Live Nation to sell tickets for SMG

When Live Nation Inc. leaves Ticketmaster next year to launch its own ticketing service, it won't go alone. The concert promoter -- which was once Ticketmaster's largest client -- signed a multiyear agreement with Philadelphia-based SMG, a facilities operator that runs 216 venues including 75 arenas and nine stadiums.

Live Nation says it expects to sell 25 million tickets to SMG venues over the course of the deal, beginning in late 2009, which analysts estimate could account for about $50 million in revenues for the Beverly Hills-based concert promoter.

DRUGS

Rituxan user dies of brain infection

Federal regulators said one case of a deadly brain infection has been reported in a patient taking Genentech Inc. and Biogen Idec Inc.'s popular arthritis and cancer drug Rituxan.

The Food and Drug Administration said the woman died of the rare viral infection more than a year and a half after discontinuing the drug, which Genentech and Biogen Idec co-market in the U.S.

The FDA said the case was the first reported in a patient taking the drug for arthritis.

Bristol-Myers won't raise bid

Drug maker Bristol-Myers Squibb Co. reiterated its $60-a-share offer for ImClone Systems Inc., avoiding a bidding war for now, even though the New York biotechnology company has said a secret suitor is offering $10 a share more.

Bristol-Myers, which has a partnership with ImClone to sell its only product, the cancer drug Erbitux, also said it wouldn't agree to any changes in its long-term marketing rights for the blockbuster drug.

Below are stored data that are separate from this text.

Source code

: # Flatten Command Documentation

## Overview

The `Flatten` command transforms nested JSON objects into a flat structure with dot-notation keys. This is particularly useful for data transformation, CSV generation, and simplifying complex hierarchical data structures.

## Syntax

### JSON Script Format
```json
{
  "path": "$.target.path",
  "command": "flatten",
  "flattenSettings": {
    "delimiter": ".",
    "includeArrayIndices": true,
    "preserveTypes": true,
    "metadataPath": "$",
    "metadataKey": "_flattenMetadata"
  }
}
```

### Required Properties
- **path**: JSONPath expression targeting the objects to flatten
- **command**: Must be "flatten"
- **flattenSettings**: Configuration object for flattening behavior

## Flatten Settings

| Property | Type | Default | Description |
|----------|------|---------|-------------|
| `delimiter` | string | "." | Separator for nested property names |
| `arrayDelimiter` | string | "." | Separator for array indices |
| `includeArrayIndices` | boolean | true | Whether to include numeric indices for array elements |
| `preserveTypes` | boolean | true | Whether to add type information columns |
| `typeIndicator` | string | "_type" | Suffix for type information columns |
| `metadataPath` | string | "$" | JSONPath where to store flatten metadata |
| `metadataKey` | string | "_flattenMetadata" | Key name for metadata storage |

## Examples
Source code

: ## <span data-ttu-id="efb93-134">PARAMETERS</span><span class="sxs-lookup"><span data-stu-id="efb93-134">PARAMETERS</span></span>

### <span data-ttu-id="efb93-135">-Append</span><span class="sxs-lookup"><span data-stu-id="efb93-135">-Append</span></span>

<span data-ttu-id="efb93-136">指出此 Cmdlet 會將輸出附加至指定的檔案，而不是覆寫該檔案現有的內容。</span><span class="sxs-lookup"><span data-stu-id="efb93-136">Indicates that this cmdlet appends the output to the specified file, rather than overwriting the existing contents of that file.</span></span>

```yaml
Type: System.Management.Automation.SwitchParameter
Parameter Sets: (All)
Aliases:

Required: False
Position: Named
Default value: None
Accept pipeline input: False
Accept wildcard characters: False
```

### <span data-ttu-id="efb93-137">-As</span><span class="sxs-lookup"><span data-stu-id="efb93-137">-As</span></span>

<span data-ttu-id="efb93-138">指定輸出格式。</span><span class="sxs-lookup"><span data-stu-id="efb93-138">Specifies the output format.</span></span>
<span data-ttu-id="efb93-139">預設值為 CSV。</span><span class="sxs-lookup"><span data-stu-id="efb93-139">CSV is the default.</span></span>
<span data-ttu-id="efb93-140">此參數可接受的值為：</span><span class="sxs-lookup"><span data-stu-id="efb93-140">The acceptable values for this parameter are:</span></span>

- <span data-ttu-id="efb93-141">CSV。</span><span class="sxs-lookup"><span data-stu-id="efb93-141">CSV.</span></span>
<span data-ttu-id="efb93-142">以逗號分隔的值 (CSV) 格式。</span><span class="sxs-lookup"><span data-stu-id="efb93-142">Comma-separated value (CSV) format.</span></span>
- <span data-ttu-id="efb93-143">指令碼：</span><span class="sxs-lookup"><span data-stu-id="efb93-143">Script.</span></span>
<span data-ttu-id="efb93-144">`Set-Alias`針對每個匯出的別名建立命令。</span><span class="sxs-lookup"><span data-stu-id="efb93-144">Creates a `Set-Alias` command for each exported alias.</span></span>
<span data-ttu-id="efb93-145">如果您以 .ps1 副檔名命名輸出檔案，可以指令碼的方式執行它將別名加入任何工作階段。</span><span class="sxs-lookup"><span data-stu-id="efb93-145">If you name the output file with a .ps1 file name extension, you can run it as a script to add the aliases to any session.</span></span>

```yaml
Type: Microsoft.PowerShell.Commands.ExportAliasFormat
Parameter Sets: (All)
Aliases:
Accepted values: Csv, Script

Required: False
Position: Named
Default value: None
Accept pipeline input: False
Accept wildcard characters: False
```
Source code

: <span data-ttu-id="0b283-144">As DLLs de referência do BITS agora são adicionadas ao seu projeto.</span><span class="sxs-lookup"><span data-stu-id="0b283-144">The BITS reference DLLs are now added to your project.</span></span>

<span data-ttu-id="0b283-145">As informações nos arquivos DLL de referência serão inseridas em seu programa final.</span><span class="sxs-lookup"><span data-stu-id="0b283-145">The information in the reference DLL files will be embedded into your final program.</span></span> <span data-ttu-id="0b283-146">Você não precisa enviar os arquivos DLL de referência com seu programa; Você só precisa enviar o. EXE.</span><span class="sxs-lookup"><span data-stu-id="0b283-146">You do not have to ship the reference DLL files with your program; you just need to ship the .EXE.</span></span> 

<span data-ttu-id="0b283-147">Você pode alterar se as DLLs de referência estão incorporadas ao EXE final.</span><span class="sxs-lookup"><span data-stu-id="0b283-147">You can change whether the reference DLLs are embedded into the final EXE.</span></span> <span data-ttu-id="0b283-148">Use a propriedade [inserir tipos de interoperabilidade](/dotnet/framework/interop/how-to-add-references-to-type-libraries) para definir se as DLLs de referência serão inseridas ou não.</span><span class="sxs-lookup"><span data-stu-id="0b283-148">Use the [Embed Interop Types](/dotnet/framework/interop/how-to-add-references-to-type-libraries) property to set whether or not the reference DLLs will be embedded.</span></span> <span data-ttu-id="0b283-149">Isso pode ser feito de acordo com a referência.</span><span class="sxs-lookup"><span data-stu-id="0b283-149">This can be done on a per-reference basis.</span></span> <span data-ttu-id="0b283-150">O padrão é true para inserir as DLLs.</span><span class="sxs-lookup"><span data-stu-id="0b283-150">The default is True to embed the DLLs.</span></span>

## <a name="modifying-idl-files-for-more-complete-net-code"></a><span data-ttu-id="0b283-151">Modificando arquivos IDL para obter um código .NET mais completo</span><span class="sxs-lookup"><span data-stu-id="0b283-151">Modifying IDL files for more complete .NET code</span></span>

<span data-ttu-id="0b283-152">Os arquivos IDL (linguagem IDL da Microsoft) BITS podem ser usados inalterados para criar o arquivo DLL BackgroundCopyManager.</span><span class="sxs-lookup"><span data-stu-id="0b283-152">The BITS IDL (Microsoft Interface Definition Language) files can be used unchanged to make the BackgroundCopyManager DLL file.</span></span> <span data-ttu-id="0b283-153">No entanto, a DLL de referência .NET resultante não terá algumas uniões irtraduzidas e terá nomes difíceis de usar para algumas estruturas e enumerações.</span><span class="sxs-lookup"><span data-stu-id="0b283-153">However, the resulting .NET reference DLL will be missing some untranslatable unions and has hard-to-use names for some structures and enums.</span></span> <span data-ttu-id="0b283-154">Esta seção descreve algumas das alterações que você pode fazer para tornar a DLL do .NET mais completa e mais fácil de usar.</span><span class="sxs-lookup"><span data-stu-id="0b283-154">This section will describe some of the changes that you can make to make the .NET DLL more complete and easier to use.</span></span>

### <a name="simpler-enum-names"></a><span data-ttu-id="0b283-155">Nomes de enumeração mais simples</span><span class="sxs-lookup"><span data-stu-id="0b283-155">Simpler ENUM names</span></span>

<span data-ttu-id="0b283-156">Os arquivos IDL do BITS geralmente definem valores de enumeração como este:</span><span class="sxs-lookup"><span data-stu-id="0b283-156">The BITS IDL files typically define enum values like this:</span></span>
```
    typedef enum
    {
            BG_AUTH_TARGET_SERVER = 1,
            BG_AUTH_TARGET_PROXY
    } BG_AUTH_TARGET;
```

Bristol-Myers, also based in New York, gets 61% of Erbitux's U.S. and Canadian sales, or roughly one-quarter of global sales, which could approach $2 billion this year.

COURTS

Lawsuit involving AIG, Starr settled

Attorneys for a Louisiana pension fund have reached a $115-million settlement in a shareholder lawsuit against former executives of insurance giant American International Group Inc.

The settlement was reached just days before a trial was to begin in Delaware in the case that challenged commissions that had been paid to C.V. Starr & Co. by the New York-based insurer. C.V. Starr is a privately held affiliate controlled by former AIG Chairman Maurice "Hank" Greenberg and three other AIG directors.